Auto-generated, not committed:

  • extracted_text/ — cached text extractions per file
  • vector_store/ — sentence-transformer embeddings and metadata
  • thumbnails/ — PDF/image preview thumbnails
  • epstein.db, epstein.db-wal, epstein.db-shm — SQLite database
  • logs/ — security and audit logs
  • feedback.json — user feedback inbox

CLI (run.py)

python run.py [COMMAND] [SOURCE] [FLAGS]

Commands

Command Description
all (default) Run setup (extract + index) then start the server
setup Extract and index everything already on disk
extract Extract text from PDFs, images, audio, and video
index (Re)build the FTS5 + vector index
server Start the API + UI only
add PATH Add a single file or directory to the archive (use with --category)
fix-fts Repair a corrupted FTS5 index
cleanup-db Remove orphaned rows (no on-disk file)
cleanup-duplicates De-duplicate documents by content hash
rebuild-db Drop and rebuild the database from extracted text
generate-thumbnails Regenerate PDF/image thumbnails

Note: the legacy download / --doj-datasets flow expects bundled downloader modules under scripts/. The public release does not ship those modules, so the download steps will print an "obtain files manually" message and exit. Place documents on disk under the directory names listed in Quick Start; extract and index work without any downloaders.

Flags

Flag Description
--force Force re-extraction of all files
--full-setup Force a complete rebuild end-to-end
--reindex Rebuild the index before starting the server
--host HOST Server host (default 0.0.0.0)
--port PORT Server port (default 8000)
--category NAME, -c Category for add
--workers N, -w Extraction worker count (default 8)

API

Endpoint Method Description
/api/stats GET Archive statistics
/api/categories GET Categories with counts
/api/search POST Full-text / semantic / hybrid search
/api/documents GET Paginated document list with filters
/api/documents/{id} GET Document metadata + extracted text
/api/documents/{id}/file GET Original file download (referer-gated)
/api/documents/{id}/summary GET AI-generated summary
/api/documents/{id}/thumbnail GET Cached preview thumbnail
/api/ask POST Ask a question across retrieved documents
/api/feedback POST Submit user feedback (reCAPTCHA-protected)
/api/admin/* various Admin actions (require ADMIN_API_KEY)

Example:

curl -X POST http://localhost:8000/api/search \
  -H "Content-Type: application/json" \
  -d '{"query": "flight log", "search_type": "hybrid"}'

curl -X POST http://localhost:8000/api/ask \
  -H "Content-Type: application/json" \
  -d '{"question": "Who appears in the flight logs?"}'

Admin Panel

Set ADMIN_API_KEY to a long random string in .env, then open /admin.html.

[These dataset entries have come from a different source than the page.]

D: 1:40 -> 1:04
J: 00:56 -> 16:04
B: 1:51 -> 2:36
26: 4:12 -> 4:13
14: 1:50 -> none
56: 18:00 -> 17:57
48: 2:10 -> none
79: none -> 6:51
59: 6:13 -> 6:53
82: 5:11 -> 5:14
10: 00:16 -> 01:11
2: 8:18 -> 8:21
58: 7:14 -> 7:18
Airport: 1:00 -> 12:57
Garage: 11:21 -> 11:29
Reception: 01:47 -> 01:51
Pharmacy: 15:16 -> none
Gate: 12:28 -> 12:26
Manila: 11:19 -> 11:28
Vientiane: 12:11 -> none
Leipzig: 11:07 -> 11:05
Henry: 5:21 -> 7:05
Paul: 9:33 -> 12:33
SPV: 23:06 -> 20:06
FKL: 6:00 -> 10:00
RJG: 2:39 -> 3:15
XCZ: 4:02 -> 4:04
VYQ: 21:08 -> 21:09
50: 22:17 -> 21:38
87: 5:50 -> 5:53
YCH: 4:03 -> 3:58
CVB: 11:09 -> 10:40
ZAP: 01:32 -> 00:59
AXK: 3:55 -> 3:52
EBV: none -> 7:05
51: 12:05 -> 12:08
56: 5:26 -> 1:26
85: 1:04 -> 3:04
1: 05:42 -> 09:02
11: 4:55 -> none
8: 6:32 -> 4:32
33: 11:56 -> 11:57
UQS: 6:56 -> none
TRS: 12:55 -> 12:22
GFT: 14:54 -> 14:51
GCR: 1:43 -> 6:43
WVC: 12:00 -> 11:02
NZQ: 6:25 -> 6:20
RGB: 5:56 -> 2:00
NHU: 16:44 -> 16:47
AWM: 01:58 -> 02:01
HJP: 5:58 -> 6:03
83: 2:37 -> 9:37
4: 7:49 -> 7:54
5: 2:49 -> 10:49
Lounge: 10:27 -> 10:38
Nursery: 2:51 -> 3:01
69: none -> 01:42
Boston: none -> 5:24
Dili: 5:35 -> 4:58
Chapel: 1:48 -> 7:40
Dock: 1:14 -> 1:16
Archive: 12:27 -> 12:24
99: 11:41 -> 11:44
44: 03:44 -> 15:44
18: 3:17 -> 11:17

You'll be prompted for the key, which is stored in localStorage and sent as a header on every admin request.

Capabilities:

  • Documents — search, hide/unhide, pin/unpin, reclassify file type or category, re-download, re-extract
  • Bulk actions — multi-select documents for hide/unhide/re-extract
  • Feedback — triage user-submitted feedback with status transitions and bulk operations
  • Telemetry — request counts, top endpoints, error rates, geo breakdown
  • Maintenance — toggle maintenance mode (creates/removes a .maintenance lock file)
  • Index control — manual fix-fts, cleanup-db, and reindex triggers

Restrict admin access in production by setting ADMIN_IP_WHITELIST and/or fronting the route with nginx allow/deny.


Technology Stack

  • Backend — FastAPI, Uvicorn, Python 3.10+
  • Search — SQLite FTS5 (lexical) + sentence-transformers (semantic)
  • PDF — pdfplumber, PyMuPDF
  • OCR — Tesseract via pytesseract, Pillow
  • Transcription — Lightning Whisper MLX (Apple Silicon GPU), faster-whisper (CPU, Py ≤3.12), OpenAI Whisper API (fallback)
  • AI — OpenAI GPT (gpt-4-turbo by default)
  • Downloaders — gdown, requests, BeautifulSoup, Playwright/Puppeteer-style scrape
  • Frontend — Vanilla HTML/CSS/JS (no build step)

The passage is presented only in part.